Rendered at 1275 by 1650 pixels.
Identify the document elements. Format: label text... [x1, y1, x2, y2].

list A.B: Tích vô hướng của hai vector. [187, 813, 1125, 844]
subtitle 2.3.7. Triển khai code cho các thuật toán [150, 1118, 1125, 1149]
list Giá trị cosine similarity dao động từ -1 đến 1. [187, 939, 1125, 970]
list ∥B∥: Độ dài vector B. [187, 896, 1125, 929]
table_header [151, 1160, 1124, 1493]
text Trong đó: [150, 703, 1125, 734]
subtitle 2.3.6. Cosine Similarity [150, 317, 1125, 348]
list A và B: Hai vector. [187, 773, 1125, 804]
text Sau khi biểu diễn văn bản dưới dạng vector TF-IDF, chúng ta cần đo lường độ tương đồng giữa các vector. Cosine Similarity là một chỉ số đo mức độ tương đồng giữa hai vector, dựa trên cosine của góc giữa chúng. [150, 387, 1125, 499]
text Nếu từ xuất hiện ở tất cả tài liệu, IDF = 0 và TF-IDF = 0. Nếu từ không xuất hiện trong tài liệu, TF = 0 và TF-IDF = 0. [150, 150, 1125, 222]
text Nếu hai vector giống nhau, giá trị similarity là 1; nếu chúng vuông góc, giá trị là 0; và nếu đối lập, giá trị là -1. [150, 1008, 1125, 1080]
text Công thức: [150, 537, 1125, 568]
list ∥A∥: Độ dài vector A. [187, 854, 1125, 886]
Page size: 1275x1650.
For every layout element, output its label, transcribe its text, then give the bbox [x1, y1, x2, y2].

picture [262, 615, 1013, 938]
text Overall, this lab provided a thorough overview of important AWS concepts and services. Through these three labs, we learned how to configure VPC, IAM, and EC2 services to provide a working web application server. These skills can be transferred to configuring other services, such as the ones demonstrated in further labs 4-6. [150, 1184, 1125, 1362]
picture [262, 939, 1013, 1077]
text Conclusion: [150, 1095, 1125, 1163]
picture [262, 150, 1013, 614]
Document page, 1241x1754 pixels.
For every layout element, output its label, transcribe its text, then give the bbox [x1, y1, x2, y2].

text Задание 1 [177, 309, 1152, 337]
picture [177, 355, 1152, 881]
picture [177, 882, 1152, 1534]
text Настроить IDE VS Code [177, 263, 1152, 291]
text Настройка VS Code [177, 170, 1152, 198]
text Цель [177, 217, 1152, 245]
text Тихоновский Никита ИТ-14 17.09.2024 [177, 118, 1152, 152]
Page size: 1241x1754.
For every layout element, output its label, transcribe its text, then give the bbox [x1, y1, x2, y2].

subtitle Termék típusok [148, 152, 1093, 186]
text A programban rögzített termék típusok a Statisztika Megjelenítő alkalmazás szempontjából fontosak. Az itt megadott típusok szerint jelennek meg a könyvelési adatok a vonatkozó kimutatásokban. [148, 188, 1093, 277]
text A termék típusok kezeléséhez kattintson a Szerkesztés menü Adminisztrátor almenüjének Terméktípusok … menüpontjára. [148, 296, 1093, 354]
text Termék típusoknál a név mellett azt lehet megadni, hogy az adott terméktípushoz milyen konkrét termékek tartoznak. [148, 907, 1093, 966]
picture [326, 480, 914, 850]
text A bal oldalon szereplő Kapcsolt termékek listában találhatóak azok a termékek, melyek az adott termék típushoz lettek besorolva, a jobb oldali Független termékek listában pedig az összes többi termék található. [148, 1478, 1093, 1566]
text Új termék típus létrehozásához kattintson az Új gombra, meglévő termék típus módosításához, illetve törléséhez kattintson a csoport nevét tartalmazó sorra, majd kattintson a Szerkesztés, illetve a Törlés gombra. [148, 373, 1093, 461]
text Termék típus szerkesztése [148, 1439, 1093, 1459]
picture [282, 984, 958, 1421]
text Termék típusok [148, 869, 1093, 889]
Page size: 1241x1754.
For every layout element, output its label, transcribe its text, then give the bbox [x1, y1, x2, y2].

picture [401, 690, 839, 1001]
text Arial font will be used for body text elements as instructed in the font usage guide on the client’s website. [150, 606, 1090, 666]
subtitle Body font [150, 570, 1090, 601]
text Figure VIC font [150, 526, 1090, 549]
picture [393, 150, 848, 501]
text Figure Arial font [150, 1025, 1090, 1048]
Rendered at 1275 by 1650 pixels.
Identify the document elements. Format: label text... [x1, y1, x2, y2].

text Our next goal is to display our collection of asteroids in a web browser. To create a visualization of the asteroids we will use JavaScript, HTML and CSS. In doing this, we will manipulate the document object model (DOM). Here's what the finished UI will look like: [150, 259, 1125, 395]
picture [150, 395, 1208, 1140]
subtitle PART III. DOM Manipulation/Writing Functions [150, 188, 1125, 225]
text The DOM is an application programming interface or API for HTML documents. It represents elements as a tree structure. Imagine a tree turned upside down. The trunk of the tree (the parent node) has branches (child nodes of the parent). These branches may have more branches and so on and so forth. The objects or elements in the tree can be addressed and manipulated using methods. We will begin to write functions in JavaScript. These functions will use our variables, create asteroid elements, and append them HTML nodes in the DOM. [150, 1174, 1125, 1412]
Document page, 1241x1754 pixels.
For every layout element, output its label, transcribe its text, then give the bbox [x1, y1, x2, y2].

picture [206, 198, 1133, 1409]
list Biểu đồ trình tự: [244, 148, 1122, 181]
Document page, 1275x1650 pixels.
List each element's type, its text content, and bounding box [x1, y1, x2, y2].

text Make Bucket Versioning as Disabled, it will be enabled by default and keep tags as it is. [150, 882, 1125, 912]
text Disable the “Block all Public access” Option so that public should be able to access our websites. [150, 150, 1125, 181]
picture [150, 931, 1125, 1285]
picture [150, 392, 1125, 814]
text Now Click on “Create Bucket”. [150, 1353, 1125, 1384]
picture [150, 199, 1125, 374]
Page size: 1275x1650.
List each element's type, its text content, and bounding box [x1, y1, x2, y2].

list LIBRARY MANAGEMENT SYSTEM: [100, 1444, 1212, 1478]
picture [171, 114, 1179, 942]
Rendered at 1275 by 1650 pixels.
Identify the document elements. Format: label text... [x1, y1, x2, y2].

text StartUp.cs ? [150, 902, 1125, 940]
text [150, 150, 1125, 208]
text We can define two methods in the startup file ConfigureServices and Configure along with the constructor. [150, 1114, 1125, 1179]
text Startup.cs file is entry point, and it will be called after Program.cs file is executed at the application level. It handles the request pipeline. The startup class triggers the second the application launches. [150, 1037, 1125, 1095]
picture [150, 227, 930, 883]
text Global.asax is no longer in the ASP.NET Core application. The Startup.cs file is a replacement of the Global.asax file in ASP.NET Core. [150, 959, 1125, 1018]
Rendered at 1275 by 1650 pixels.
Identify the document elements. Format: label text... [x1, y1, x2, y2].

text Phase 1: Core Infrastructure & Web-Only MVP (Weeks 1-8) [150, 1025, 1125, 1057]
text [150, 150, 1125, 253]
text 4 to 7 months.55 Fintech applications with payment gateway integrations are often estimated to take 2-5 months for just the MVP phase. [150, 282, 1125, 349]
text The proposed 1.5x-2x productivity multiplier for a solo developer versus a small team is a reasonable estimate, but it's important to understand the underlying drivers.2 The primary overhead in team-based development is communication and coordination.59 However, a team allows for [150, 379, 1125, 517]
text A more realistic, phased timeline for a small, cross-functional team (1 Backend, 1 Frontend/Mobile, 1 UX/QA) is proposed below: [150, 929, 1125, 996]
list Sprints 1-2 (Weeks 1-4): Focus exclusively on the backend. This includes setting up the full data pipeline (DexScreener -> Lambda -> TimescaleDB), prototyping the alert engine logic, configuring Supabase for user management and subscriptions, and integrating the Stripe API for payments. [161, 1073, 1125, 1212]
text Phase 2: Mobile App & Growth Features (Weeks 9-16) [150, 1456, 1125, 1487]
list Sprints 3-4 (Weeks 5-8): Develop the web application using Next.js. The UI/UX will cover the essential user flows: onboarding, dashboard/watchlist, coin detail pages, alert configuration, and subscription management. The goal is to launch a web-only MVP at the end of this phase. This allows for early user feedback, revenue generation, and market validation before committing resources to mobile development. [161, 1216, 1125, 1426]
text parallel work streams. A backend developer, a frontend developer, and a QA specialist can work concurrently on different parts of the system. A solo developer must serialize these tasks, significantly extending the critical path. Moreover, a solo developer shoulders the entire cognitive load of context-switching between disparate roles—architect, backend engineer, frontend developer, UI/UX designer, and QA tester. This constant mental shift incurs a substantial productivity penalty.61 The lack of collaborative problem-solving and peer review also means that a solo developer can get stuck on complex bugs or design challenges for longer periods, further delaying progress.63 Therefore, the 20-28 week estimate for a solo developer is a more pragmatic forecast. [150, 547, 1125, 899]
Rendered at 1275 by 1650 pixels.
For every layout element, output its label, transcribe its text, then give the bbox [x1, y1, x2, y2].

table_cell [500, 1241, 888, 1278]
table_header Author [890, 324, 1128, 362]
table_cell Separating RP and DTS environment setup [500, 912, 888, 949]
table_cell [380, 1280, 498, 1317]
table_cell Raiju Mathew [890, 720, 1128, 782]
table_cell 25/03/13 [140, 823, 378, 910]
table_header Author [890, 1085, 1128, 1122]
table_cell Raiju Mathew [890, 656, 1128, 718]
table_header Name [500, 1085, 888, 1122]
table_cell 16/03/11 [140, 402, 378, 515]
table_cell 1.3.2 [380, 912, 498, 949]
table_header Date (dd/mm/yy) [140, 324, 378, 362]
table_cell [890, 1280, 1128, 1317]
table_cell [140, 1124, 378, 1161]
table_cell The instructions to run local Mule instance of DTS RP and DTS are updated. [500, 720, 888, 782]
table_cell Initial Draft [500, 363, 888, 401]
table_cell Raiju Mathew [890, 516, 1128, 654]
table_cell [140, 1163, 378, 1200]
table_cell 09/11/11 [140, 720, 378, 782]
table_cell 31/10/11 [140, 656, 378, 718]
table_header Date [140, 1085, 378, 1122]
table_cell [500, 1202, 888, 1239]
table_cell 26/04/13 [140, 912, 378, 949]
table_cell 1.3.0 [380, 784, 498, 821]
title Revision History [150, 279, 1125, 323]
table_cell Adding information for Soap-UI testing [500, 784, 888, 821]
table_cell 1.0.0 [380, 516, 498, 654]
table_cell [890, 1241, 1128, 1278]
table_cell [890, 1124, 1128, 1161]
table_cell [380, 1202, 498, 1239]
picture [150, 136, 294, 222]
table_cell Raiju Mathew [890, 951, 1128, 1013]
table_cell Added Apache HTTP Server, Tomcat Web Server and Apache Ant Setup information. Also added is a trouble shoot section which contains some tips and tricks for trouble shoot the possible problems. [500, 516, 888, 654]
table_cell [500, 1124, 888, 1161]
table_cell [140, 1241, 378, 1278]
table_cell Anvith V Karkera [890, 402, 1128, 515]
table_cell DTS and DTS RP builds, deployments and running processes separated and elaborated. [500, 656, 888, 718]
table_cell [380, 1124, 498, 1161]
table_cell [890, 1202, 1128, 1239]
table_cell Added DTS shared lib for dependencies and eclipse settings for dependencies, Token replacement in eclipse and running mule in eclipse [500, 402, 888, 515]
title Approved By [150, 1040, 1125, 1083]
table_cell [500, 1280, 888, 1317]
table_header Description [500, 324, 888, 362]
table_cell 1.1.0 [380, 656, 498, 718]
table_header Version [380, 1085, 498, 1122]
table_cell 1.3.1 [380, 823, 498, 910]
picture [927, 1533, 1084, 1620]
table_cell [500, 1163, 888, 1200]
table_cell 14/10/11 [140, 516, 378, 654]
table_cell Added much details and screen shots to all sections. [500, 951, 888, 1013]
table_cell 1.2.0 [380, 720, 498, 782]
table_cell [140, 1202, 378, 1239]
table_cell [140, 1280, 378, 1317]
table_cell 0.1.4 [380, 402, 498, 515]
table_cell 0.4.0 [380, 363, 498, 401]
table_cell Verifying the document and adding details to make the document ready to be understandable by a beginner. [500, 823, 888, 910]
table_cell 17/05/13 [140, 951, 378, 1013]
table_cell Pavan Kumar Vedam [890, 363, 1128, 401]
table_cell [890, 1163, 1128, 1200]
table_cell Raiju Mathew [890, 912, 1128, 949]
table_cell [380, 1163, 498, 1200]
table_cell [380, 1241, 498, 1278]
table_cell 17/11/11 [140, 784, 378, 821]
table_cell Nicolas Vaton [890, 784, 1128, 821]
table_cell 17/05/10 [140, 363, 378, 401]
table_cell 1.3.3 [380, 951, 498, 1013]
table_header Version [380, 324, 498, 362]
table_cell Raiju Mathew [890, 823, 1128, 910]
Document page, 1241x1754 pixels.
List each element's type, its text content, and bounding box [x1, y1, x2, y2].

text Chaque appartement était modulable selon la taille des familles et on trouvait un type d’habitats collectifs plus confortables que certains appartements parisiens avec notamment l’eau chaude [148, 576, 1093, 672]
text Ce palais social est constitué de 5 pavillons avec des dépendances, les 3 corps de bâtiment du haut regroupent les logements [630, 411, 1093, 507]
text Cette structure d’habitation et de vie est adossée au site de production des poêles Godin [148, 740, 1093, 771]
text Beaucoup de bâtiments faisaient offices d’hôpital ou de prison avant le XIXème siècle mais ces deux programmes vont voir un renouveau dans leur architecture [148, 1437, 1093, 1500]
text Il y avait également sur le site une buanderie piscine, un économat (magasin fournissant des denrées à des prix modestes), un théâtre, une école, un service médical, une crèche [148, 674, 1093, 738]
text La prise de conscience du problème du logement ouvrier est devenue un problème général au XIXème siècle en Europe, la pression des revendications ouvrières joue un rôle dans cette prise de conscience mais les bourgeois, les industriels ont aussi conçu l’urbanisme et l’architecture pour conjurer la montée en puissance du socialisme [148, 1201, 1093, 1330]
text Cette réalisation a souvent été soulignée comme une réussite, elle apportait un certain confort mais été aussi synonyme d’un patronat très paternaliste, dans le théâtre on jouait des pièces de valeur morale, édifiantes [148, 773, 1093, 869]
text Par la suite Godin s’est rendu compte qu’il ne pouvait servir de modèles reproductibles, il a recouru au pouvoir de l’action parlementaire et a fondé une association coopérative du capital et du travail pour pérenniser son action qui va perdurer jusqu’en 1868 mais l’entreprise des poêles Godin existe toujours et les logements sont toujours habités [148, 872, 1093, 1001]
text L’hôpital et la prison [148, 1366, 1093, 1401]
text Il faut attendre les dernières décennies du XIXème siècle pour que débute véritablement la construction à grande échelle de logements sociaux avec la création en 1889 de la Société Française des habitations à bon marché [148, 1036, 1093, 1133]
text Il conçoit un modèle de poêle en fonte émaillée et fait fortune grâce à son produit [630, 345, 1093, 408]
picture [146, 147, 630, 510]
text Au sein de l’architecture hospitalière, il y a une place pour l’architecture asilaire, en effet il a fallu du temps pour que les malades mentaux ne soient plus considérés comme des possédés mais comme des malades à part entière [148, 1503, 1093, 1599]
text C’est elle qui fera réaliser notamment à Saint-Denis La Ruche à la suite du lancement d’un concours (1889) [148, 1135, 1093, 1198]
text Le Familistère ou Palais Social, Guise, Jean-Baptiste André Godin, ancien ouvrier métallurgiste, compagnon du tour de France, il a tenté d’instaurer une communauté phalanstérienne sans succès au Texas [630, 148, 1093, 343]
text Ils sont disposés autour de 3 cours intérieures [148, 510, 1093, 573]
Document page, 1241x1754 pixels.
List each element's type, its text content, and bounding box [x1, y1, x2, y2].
■ ■ ■ ■ ■ ■ ■
Provide the count of lines above containing "suite", without any added words.

* SOLUTION TO THIS TASK
2